6 Responses to “An Open Letter to Laural Scholl”

  1. Remember when I once told you the r-word was not all that troublesome to this DS parent? Maybe it was my generation, or scientist inclination. Well, this episode, interpreted through your viewpoint, did it. Yep. Our kids can do so well, but ….

    Sigh.

  2. Thank you Amy

  3. Sophie is one of the coolest people I know, little or big. I suspect that Laural, who I don’t know, would not make that august list.

  4. Knowing Sophie even only to the casual extent that I do, I’m aware that I can never think of her as less than, only different from. Nobody would choose to have Down syndrome or to have a child with it, but that doesn’t make it a “bad” thing. That’s why using it to describe the kind of stupid behavior that’s just infuriating is offensive, in my opinion.

    But then I have to ask myself why I feel it’s more okay for me to get so impatient or judgmental sometimes when a less disabled person doesn’t understand something (and not just on the Internet). I don’t really want to be the person who reacts that way. As someone I think we’re both quite fond of says, “Most people are doing the best they can.” Sigh.
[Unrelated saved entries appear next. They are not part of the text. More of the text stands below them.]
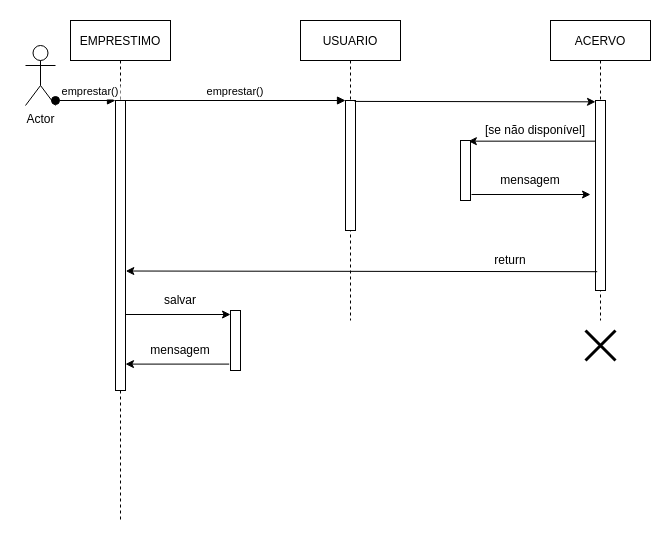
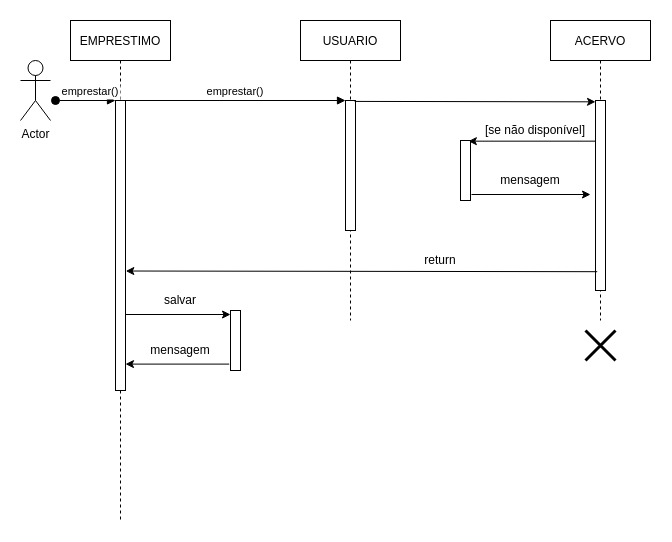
  <mxCell id="0" />
  <mxCell id="1" parent="0" />
  <mxCell id="2" value="EMPRESTIMO" style="shape=umlLifeline;perimeter=lifelinePerimeter;container=1;collapsible=0;recursiveResize=0;rounded=0;shadow=0;strokeWidth=1;" parent="1" vertex="1"><mxGeometry x="70" y="20" width="100" height="500" as="geometry" /></mxCell>
  <mxCell id="3" value="" style="points=[];perimeter=orthogonalPerimeter;rounded=0;shadow=0;strokeWidth=1;" parent="2" vertex="1"><mxGeometry x="45" y="80" width="10" height="290" as="geometry" /></mxCell>
  <mxCell id="4" value="emprestar()" style="verticalAlign=bottom;startArrow=oval;endArrow=block;startSize=8;shadow=0;strokeWidth=1;" parent="2" target="3" edge="1"><mxGeometry x="0.167" relative="1" as="geometry"><mxPoint x="-15" y="80" as="sourcePoint" /><mxPoint as="offset" /></mxGeometry></mxCell>
  <mxCell id="5" value="USUARIO" style="shape=umlLifeline;perimeter=lifelinePerimeter;container=1;collapsible=0;recursiveResize=0;rounded=0;shadow=0;strokeWidth=1;" parent="1" vertex="1"><mxGeometry x="300" y="20" width="100" height="300" as="geometry" /></mxCell>
  <mxCell id="6" value="" style="points=[];perimeter=orthogonalPerimeter;rounded=0;shadow=0;strokeWidth=1;" parent="5" vertex="1"><mxGeometry x="45" y="80" width="10" height="130" as="geometry" /></mxCell>
  <mxCell id="7" value="emprestar()" style="verticalAlign=bottom;endArrow=block;entryX=0;entryY=0;shadow=0;strokeWidth=1;" parent="1" source="3" target="6" edge="1"><mxGeometry relative="1" as="geometry"><mxPoint x="235" y="100" as="sourcePoint" /></mxGeometry></mxCell>
- <mxCell id="8" value="Actor" style="shape=umlActor;verticalLabelPosition=bottom;verticalAlign=top;html=1;outlineConnect=0;" vertex="1" parent="1"><mxGeometry x="25" y="45" width="30" height="60" as="geometry" /></mxCell>
+ <mxCell id="8" value="Actor" style="shape=umlActor;verticalLabelPosition=bottom;verticalAlign=top;html=1;outlineConnect=0;" vertex="1" parent="1"><mxGeometry x="20" y="60" width="30" height="60" as="geometry" /></mxCell>
  <mxCell id="9" value="ACERVO" style="shape=umlLifeline;perimeter=lifelinePerimeter;container=1;collapsible=0;recursiveResize=0;rounded=0;shadow=0;strokeWidth=1;" vertex="1" parent="1"><mxGeometry x="550" y="20" width="100" height="300" as="geometry" /></mxCell>
  <mxCell id="10" value="" style="points=[];perimeter=orthogonalPerimeter;rounded=0;shadow=0;strokeWidth=1;" vertex="1" parent="9"><mxGeometry x="45" y="80" width="10" height="190" as="geometry" /></mxCell>
  <mxCell id="11" value="" style="endArrow=classic;html=1;exitX=0.914;exitY=0.007;exitDx=0;exitDy=0;exitPerimeter=0;entryX=0;entryY=0.007;entryDx=0;entryDy=0;entryPerimeter=0;" edge="1" parent="1" source="6" target="10"><mxGeometry width="50" height="50" relative="1" as="geometry"><mxPoint x="330" y="210" as="sourcePoint" /><mxPoint x="590" y="101" as="targetPoint" /></mxGeometry></mxCell>
  <mxCell id="12" value="" style="endArrow=classic;html=1;entryX=0.786;entryY=0.011;entryDx=0;entryDy=0;entryPerimeter=0;" edge="1" parent="1" source="10" target="13"><mxGeometry width="50" height="50" relative="1" as="geometry"><mxPoint x="510" y="200" as="sourcePoint" /><mxPoint x="510" y="141" as="targetPoint" /></mxGeometry></mxCell>
  <mxCell id="13" value="" style="points=[];perimeter=orthogonalPerimeter;rounded=0;shadow=0;strokeWidth=1;" vertex="1" parent="1"><mxGeometry x="460" y="140" width="10" height="60" as="geometry" /></mxCell>
  <mxCell id="14" value="[se não disponível]" style="text;html=1;strokeColor=none;fillColor=none;align=center;verticalAlign=middle;whiteSpace=wrap;rounded=0;" vertex="1" parent="1"><mxGeometry x="480" y="120" width="110" height="20" as="geometry" /></mxCell>
  <mxCell id="15" value="" style="endArrow=classic;html=1;exitX=1.1;exitY=0.9;exitDx=0;exitDy=0;exitPerimeter=0;" edge="1" parent="1" source="13"><mxGeometry width="50" height="50" relative="1" as="geometry"><mxPoint x="480" y="198" as="sourcePoint" /><mxPoint x="590" y="194" as="targetPoint" /></mxGeometry></mxCell>
  <mxCell id="16" value="" style="endArrow=classic;html=1;exitX=0.171;exitY=0.901;exitDx=0;exitDy=0;exitPerimeter=0;entryX=1.029;entryY=0.588;entryDx=0;entryDy=0;entryPerimeter=0;" edge="1" parent="1" source="10" target="3"><mxGeometry width="50" height="50" relative="1" as="geometry"><mxPoint x="590" y="271" as="sourcePoint" /><mxPoint x="190" y="271" as="targetPoint" /></mxGeometry></mxCell>
  <mxCell id="17" value="mensagem" style="text;html=1;strokeColor=none;fillColor=none;align=center;verticalAlign=middle;whiteSpace=wrap;rounded=0;" vertex="1" parent="1"><mxGeometry x="510" y="170" width="40" height="20" as="geometry" /></mxCell>
- <mxCell id="18" value="return" style="text;html=1;strokeColor=none;fillColor=none;align=center;verticalAlign=middle;whiteSpace=wrap;rounded=0;" vertex="1" parent="1"><mxGeometry x="490" y="250" width="40" height="20" as="geometry" /></mxCell>
+ <mxCell id="18" value="return" style="text;html=1;strokeColor=none;fillColor=none;align=center;verticalAlign=middle;whiteSpace=wrap;rounded=0;" vertex="1" parent="1"><mxGeometry x="420" y="250" width="40" height="20" as="geometry" /></mxCell>
  <mxCell id="19" value="" style="endArrow=classic;html=1;" edge="1" parent="1"><mxGeometry width="50" height="50" relative="1" as="geometry"><mxPoint x="125" y="314" as="sourcePoint" /><mxPoint x="230" y="314" as="targetPoint" /></mxGeometry></mxCell>
  <mxCell id="20" value="" style="points=[];perimeter=orthogonalPerimeter;rounded=0;shadow=0;strokeWidth=1;" vertex="1" parent="1"><mxGeometry x="230" y="310" width="10" height="60" as="geometry" /></mxCell>
  <mxCell id="21" value="" style="endArrow=classic;html=1;exitX=-0.129;exitY=0.41;exitDx=0;exitDy=0;exitPerimeter=0;" edge="1" parent="1"><mxGeometry width="50" height="50" relative="1" as="geometry"><mxPoint x="228.71" y="363.6" as="sourcePoint" /><mxPoint x="125" y="363.6" as="targetPoint" /></mxGeometry></mxCell>
  <mxCell id="22" value="salvar" style="text;html=1;strokeColor=none;fillColor=none;align=center;verticalAlign=middle;whiteSpace=wrap;rounded=0;" vertex="1" parent="1"><mxGeometry x="160" y="290" width="40" height="20" as="geometry" /></mxCell>
  <mxCell id="23" value="mensagem" style="text;html=1;strokeColor=none;fillColor=none;align=center;verticalAlign=middle;whiteSpace=wrap;rounded=0;" vertex="1" parent="1"><mxGeometry x="160" y="340" width="40" height="20" as="geometry" /></mxCell>
  <mxCell id="24" value="" style="shape=umlDestroy;whiteSpace=wrap;html=1;strokeWidth=3;" vertex="1" parent="1"><mxGeometry x="585" y="330" width="30" height="30" as="geometry" /></mxCell>
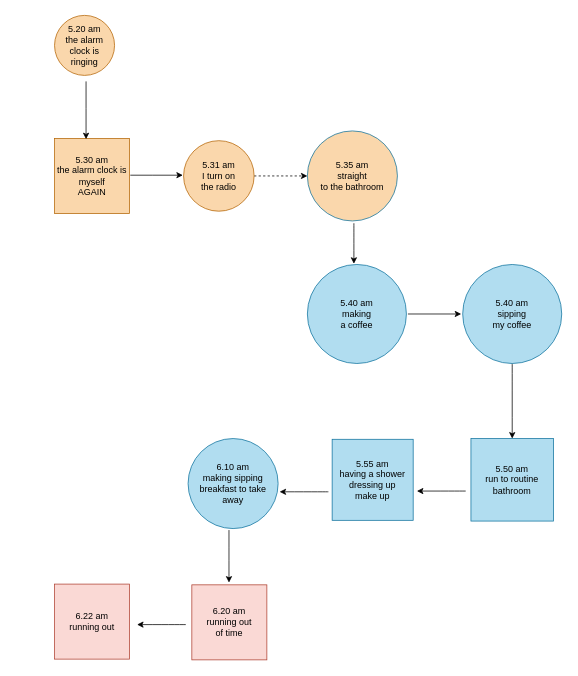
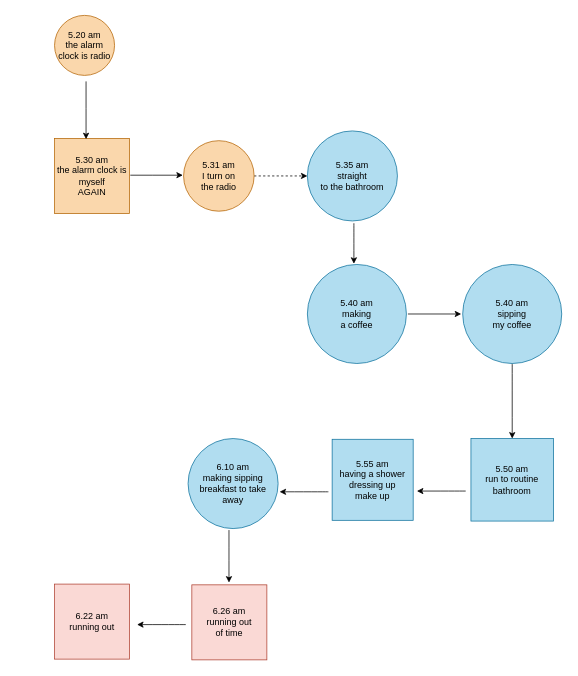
  <mxCell id="0" />
  <mxCell id="1" parent="0" />
  <mxCell id="2" value="" style="shape=flexArrow;endArrow=classic;html=1;fontFamily=Helvetica;fontSize=11;fontColor=rgb(0, 0, 0);align=center;strokeColor=rgb(0, 0, 0);edgeStyle=orthogonalEdgeStyle;" edge="1" parent="1"><mxGeometry relative="1" as="geometry"><mxPoint x="20" y="234" as="sourcePoint" /><mxPoint x="20" y="234" as="targetPoint" /></mxGeometry></mxCell>
- <mxCell id="3" value="5.20 am&lt;br&gt;the alarm clock is ringing&lt;br&gt;" style="ellipse;whiteSpace=wrap;html=1;aspect=fixed;fillColor=#fad7ac;strokeColor=#b46504;" vertex="1" parent="1"><mxGeometry x="72" y="20" width="80" height="80" as="geometry" /></mxCell>
+ <mxCell id="3" value="5.20 am&lt;br&gt;the alarm clock is radio&lt;br&gt;" style="ellipse;whiteSpace=wrap;html=1;aspect=fixed;fillColor=#fad7ac;strokeColor=#b46504;" vertex="1" parent="1"><mxGeometry x="72" y="20" width="80" height="80" as="geometry" /></mxCell>
  <mxCell id="4" value="5.50 am&lt;br&gt;run to routine bathroom" style="whiteSpace=wrap;html=1;aspect=fixed;fillColor=#b1ddf0;strokeColor=#10739e;" vertex="1" parent="1"><mxGeometry x="627" y="584" width="110" height="110" as="geometry" /></mxCell>
  <mxCell id="5" value="5.30 am&lt;br&gt;the alarm clock is myself&lt;br&gt;AGAIN" style="whiteSpace=wrap;html=1;aspect=fixed;fillColor=#fad7ac;strokeColor=#b46504;" vertex="1" parent="1"><mxGeometry x="72" y="184" width="100" height="100" as="geometry" /></mxCell>
  <mxCell id="6" value="" style="endArrow=classic;html=1;rounded=0;" edge="1" parent="1"><mxGeometry width="50" height="50" relative="1" as="geometry"><mxPoint x="173" y="233" as="sourcePoint" /><mxPoint x="243" y="233" as="targetPoint" /><Array as="points"><mxPoint x="203" y="233" /></Array></mxGeometry></mxCell>
  <mxCell id="7" value="" style="edgeStyle=orthogonalEdgeStyle;rounded=0;orthogonalLoop=1;jettySize=auto;html=1;dashed=1;" edge="1" parent="1" source="8" target="11"><mxGeometry relative="1" as="geometry" /></mxCell>
  <mxCell id="8" value="5.31 am&lt;br&gt;I turn on&lt;br&gt;the radio" style="ellipse;whiteSpace=wrap;html=1;aspect=fixed;fillColor=#fad7ac;strokeColor=#b46504;" vertex="1" parent="1"><mxGeometry x="244" y="187" width="94" height="94" as="geometry" /></mxCell>
  <mxCell id="9" value="5.55 am&lt;br&gt;having a shower&lt;br&gt;dressing up&lt;br&gt;make up" style="whiteSpace=wrap;html=1;aspect=fixed;fillColor=#b1ddf0;strokeColor=#10739e;" vertex="1" parent="1"><mxGeometry x="442" y="585" width="108" height="108" as="geometry" /></mxCell>
  <mxCell id="10" value="5.40 am&lt;br&gt;making &lt;br&gt;a coffee" style="ellipse;whiteSpace=wrap;html=1;aspect=fixed;fillColor=#b1ddf0;strokeColor=#10739e;" vertex="1" parent="1"><mxGeometry x="409" y="352" width="132" height="132" as="geometry" /></mxCell>
- <mxCell id="11" value="5.35 am&lt;br&gt;straight &lt;br&gt;to the bathroom" style="ellipse;whiteSpace=wrap;html=1;aspect=fixed;fillColor=#fad7ac;strokeColor=#10739e;" vertex="1" parent="1"><mxGeometry x="409" y="174" width="120" height="120" as="geometry" /></mxCell>
+ <mxCell id="11" value="5.35 am&lt;br&gt;straight &lt;br&gt;to the bathroom" style="ellipse;whiteSpace=wrap;html=1;aspect=fixed;fillColor=#b1ddf0;strokeColor=#10739e;" vertex="1" parent="1"><mxGeometry x="409" y="174" width="120" height="120" as="geometry" /></mxCell>
  <mxCell id="12" value="" style="edgeStyle=orthogonalEdgeStyle;curved=1;orthogonalLoop=1;jettySize=auto;html=1;" edge="1" parent="1" source="13" target="4"><mxGeometry relative="1" as="geometry" /></mxCell>
  <mxCell id="13" value="5.40 am&lt;br&gt;sipping &lt;br&gt;my coffee" style="ellipse;whiteSpace=wrap;html=1;aspect=fixed;fillColor=#b1ddf0;strokeColor=#10739e;" vertex="1" parent="1"><mxGeometry x="616" y="352" width="132" height="132" as="geometry" /></mxCell>
  <mxCell id="14" value="" style="endArrow=classic;html=1;curved=1;" edge="1" parent="1"><mxGeometry width="50" height="50" relative="1" as="geometry"><mxPoint x="471" y="297" as="sourcePoint" /><mxPoint x="471" y="351" as="targetPoint" /></mxGeometry></mxCell>
  <mxCell id="15" value="6.10 am&lt;br&gt;making sipping breakfast to take away" style="ellipse;whiteSpace=wrap;html=1;aspect=fixed;fillColor=#b1ddf0;strokeColor=#10739e;" vertex="1" parent="1"><mxGeometry x="250" y="584" width="120" height="120" as="geometry" /></mxCell>
- <mxCell id="16" value="6.20 am&lt;br&gt;running out &lt;br&gt;of time" style="whiteSpace=wrap;html=1;aspect=fixed;fillColor=#fad9d5;strokeColor=#ae4132;" vertex="1" parent="1"><mxGeometry x="255" y="779" width="100" height="100" as="geometry" /></mxCell>
+ <mxCell id="16" value="6.26 am&lt;br&gt;running out &lt;br&gt;of time" style="whiteSpace=wrap;html=1;aspect=fixed;fillColor=#fad9d5;strokeColor=#ae4132;" vertex="1" parent="1"><mxGeometry x="255" y="779" width="100" height="100" as="geometry" /></mxCell>
  <mxCell id="17" value="" style="endArrow=classic;html=1;curved=1;" edge="1" parent="1"><mxGeometry width="50" height="50" relative="1" as="geometry"><mxPoint x="304.5" y="706" as="sourcePoint" /><mxPoint x="304.5" y="776" as="targetPoint" /><Array as="points"><mxPoint x="304.5" y="756" /></Array></mxGeometry></mxCell>
  <mxCell id="18" value="6.22 am&lt;br&gt;running out &lt;br&gt;" style="whiteSpace=wrap;html=1;aspect=fixed;fillColor=#fad9d5;strokeColor=#ae4132;" vertex="1" parent="1"><mxGeometry x="72" y="778" width="100" height="100" as="geometry" /></mxCell>
  <mxCell id="19" value="" style="edgeStyle=segmentEdgeStyle;endArrow=classic;html=1;curved=1;" edge="1" parent="1"><mxGeometry width="50" height="50" relative="1" as="geometry"><mxPoint x="620" y="654" as="sourcePoint" /><mxPoint x="555" y="654" as="targetPoint" /></mxGeometry></mxCell>
  <mxCell id="20" value="" style="edgeStyle=orthogonalEdgeStyle;rounded=0;orthogonalLoop=1;jettySize=auto;html=1;" edge="1" parent="1"><mxGeometry relative="1" as="geometry"><mxPoint x="543" y="418" as="sourcePoint" /><mxPoint x="614" y="418" as="targetPoint" /></mxGeometry></mxCell>
  <mxCell id="21" value="" style="edgeStyle=segmentEdgeStyle;endArrow=classic;html=1;curved=1;" edge="1" parent="1"><mxGeometry width="50" height="50" relative="1" as="geometry"><mxPoint x="437" y="655" as="sourcePoint" /><mxPoint x="372" y="655" as="targetPoint" /></mxGeometry></mxCell>
  <mxCell id="22" value="" style="edgeStyle=segmentEdgeStyle;endArrow=classic;html=1;curved=1;" edge="1" parent="1"><mxGeometry width="50" height="50" relative="1" as="geometry"><mxPoint x="247" y="832" as="sourcePoint" /><mxPoint x="182" y="832" as="targetPoint" /></mxGeometry></mxCell>
  <mxCell id="23" value="" style="edgeStyle=segmentEdgeStyle;endArrow=classic;html=1;curved=1;" edge="1" parent="1"><mxGeometry width="50" height="50" relative="1" as="geometry"><mxPoint x="114" y="108" as="sourcePoint" /><mxPoint x="114" y="185" as="targetPoint" /><Array as="points"><mxPoint x="114" y="145" /><mxPoint x="114" y="145" /></Array></mxGeometry></mxCell>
I guess we just try to enable and encounter as many epiphanies as we can.

  5. Dear Laural:
    I happen to know a little girl who, like you, was born with a hole in her heart. But hers was fixable. I feel sorry for you.

  6. How Laural responded to this incident is, to me, what would define her as a “nice person” or not. We all make mistakes, although this one was pretty calculated.
    I don’t know, I just don’t know.

    If someone made a comment like that on my blog, I wouldn’t just delete their comment, I’d ban them but that’s just me.